Before we begin constructing the model we'll need to attempt to convert the categorical atributes to ordinal atributes. For example, HomeTeamAbbr could be converted to information on the offesive and devensive power of the team. Other categorical atributes can be one hot encoded. There is a possibility of developing a simulation of the play which doens't use machine learning. The advantage of this is that it's easier for a machine learning model to learn the difference between what a theory-based model predicted and the truth than it is for a neural network to learn the theory itself. The disadvantage of this theory-based model creation is that we might not have enough time to work on the machine learning if we use it all making a theory-based model. After we have finished processing the data we plan on using a neural network. The first neural network we'll attempt to use is a regular feed forward network. Although unlikely, it is possible that at any given point in a play, we have enough information to know how many yards the ball carrier will travel. It is likely though that the previous states of the play are relevant when predicting the total yards run, therefore the second model we will construct is an RNN with LSTM nodes. LSTM nodes are better than normal perceptrons because they can learn for themselves how long past information stays relevant. An alternative to the RNN is a 1-D CNN. The 1-D CNN will look for trends in a stream of play data, which may lead to other insight useful to predicting the total yards run that an RNN might not have been able to see. It is likely that multiple models will perform well, and if so, an ensembling process will be used to make the final prediction.

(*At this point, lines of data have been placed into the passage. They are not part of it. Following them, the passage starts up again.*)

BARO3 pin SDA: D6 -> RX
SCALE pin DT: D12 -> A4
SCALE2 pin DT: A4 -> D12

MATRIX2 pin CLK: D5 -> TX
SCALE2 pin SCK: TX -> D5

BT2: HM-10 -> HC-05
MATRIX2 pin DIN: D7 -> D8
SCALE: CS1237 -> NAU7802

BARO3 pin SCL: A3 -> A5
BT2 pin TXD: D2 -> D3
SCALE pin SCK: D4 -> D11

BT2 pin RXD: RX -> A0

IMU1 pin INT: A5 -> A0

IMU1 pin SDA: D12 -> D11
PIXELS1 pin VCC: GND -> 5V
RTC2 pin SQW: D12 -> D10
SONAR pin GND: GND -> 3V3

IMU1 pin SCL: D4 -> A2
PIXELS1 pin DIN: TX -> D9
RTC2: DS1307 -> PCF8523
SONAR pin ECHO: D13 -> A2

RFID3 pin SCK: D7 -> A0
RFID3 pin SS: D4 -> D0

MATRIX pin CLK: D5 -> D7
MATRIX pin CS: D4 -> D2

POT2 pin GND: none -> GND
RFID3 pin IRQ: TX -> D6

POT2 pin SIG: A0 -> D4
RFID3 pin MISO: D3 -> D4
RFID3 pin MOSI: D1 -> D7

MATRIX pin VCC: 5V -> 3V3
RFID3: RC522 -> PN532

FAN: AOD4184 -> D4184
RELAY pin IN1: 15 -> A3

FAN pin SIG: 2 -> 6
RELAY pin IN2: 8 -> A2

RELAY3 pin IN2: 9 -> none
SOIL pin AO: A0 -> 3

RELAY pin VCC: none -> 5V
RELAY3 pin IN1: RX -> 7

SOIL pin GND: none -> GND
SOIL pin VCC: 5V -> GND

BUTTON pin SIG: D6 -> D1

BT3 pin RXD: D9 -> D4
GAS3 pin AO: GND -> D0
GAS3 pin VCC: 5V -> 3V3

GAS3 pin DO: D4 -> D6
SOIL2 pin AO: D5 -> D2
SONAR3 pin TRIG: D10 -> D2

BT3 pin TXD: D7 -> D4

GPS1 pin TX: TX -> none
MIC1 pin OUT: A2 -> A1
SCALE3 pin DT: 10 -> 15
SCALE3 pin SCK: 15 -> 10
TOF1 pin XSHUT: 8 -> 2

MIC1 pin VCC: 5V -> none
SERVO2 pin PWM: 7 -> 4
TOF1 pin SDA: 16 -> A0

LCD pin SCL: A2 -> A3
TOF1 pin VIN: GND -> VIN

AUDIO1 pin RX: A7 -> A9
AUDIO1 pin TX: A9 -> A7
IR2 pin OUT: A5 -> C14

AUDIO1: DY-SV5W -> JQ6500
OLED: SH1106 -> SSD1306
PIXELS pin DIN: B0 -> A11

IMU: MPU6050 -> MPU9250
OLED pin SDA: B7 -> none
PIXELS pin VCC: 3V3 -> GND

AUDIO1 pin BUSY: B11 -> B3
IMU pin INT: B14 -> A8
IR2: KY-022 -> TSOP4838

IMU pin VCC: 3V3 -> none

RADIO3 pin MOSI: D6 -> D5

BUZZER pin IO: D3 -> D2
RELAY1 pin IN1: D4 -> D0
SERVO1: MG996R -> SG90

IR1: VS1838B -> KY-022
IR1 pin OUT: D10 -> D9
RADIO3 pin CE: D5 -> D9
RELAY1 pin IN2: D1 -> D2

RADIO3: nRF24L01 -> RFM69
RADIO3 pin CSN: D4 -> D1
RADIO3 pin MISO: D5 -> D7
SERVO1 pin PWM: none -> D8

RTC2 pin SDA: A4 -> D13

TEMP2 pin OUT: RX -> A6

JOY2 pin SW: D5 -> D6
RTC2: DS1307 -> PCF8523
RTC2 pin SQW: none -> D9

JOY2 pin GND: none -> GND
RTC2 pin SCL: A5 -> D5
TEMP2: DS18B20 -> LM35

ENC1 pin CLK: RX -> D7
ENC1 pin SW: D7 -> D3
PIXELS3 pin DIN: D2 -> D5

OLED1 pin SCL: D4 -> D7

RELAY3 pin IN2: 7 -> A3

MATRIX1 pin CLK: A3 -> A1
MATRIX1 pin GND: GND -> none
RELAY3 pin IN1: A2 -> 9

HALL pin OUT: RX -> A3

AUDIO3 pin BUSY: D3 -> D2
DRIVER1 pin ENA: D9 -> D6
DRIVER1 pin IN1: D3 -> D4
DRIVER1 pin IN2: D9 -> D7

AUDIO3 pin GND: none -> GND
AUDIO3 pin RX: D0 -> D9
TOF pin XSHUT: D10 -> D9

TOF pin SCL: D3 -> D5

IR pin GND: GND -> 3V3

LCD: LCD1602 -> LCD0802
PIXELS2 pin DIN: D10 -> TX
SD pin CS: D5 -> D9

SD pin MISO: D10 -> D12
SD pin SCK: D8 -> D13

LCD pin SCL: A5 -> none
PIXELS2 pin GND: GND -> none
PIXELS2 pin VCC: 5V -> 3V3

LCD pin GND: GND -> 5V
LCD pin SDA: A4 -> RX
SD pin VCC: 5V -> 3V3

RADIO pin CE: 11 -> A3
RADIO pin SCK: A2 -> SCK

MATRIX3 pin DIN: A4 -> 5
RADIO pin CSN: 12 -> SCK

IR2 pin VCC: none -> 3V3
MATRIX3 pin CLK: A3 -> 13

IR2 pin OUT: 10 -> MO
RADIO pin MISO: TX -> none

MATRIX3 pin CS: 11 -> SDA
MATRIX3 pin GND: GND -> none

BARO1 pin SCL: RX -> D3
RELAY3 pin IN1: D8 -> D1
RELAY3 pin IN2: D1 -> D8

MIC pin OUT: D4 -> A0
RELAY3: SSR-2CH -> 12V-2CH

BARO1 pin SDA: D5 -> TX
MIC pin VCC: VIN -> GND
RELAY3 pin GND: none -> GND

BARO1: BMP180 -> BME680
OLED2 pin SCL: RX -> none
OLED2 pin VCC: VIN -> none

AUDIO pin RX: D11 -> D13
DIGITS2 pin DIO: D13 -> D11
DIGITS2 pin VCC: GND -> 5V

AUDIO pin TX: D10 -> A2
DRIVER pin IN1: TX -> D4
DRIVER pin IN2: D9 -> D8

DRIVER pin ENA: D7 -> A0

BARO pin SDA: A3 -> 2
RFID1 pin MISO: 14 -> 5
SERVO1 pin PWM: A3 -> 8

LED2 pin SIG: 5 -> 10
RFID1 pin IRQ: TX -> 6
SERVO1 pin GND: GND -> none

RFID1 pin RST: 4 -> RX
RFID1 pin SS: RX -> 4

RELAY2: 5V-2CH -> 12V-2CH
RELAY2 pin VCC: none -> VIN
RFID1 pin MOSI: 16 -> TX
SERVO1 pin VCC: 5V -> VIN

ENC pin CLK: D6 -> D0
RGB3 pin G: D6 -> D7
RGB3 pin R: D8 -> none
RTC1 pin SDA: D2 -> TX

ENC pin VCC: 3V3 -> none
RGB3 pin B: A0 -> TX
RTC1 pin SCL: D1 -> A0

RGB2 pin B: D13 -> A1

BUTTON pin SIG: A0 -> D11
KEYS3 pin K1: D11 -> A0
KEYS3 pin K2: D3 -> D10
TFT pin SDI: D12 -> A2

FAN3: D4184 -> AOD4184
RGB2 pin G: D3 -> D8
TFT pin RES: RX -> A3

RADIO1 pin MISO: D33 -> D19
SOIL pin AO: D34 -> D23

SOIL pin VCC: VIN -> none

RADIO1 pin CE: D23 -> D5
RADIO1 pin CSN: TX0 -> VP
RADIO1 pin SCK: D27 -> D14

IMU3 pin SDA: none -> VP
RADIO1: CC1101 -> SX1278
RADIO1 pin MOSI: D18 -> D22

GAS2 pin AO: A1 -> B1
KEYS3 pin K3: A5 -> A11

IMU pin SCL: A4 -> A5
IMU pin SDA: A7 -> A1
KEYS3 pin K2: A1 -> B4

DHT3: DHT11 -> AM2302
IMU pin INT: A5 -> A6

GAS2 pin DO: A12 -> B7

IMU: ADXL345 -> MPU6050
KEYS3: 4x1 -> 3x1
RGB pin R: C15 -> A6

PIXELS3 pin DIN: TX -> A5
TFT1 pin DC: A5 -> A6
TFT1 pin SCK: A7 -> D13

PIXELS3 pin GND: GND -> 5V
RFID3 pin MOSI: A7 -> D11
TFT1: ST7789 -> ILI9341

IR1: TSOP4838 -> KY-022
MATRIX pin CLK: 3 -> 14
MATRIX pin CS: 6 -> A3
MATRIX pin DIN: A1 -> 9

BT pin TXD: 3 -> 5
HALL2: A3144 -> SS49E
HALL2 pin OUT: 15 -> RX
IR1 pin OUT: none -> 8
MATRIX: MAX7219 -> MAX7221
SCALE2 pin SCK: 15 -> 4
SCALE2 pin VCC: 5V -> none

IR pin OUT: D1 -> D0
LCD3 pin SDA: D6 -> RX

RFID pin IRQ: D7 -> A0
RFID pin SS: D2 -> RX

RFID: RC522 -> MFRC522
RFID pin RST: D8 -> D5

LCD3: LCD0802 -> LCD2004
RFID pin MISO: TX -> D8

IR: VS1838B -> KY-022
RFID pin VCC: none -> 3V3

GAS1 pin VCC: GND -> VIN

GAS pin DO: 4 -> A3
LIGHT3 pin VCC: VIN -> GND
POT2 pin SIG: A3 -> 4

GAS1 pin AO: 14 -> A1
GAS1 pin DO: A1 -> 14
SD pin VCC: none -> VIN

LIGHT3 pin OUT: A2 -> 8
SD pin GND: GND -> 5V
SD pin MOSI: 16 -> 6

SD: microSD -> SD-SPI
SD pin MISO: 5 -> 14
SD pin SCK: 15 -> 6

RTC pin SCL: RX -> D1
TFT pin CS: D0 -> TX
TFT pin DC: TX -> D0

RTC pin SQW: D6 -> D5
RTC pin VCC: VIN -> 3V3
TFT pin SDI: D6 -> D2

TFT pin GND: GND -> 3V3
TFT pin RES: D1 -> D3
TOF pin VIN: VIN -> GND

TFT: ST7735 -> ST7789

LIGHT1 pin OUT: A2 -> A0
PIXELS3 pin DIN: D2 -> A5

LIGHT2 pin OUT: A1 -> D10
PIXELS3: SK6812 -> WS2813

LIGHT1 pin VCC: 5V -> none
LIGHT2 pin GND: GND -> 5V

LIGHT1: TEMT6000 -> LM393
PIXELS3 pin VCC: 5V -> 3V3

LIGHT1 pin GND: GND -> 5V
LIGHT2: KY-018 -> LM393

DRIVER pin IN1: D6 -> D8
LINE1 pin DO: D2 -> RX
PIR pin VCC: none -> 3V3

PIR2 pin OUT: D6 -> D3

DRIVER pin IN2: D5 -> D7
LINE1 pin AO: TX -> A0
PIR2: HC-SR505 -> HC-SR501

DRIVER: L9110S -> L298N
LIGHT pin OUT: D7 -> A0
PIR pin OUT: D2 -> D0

We can do some neural networks, but the point of our analysis can be how different models perform and why. We could say like, 4 tweaks on model X, or just 4 models
The kaggle competition stipulates use of the Continuous Ranked Probability Score (CRPS) based on the cumulative distribution of yards gained. The formula is as follows: $$C = \frac{(1)(199N)} \sum{m=1}^N \sum{n=-99}^99 i^2 (P(Y \leq n) - H(n - Y_m)^2)$$ where P is the predicted distribution, N is the number of plays in the test set, Y is the actual yardage and H(x) is the Heaviside step function. The kaggle competition will not score the submission if the CDF is a decreasing function.
The NFL data has an interesting structure which gives us unique insights and challenges. Rather than each row being an observation, collections of rows unified by a 'Play I.D.' represent one play during a football game, with a response yards gained. There are many interesting preprocessing techniques to transform this data into something we can model. There are countless exploration topics in the data on topics such as matchups, player performance, and team organization that can motivate our models and insights about this unique data.
The high variability in the data is one concern for our regression. An identical play (players, stadium, latent factors) could lead to a 0 yard gain or a 100-yard touchdown. For this reason we will have to negotiate with extreme noise in the developement of our model, and in some cases a lack of predictor correlation to the response.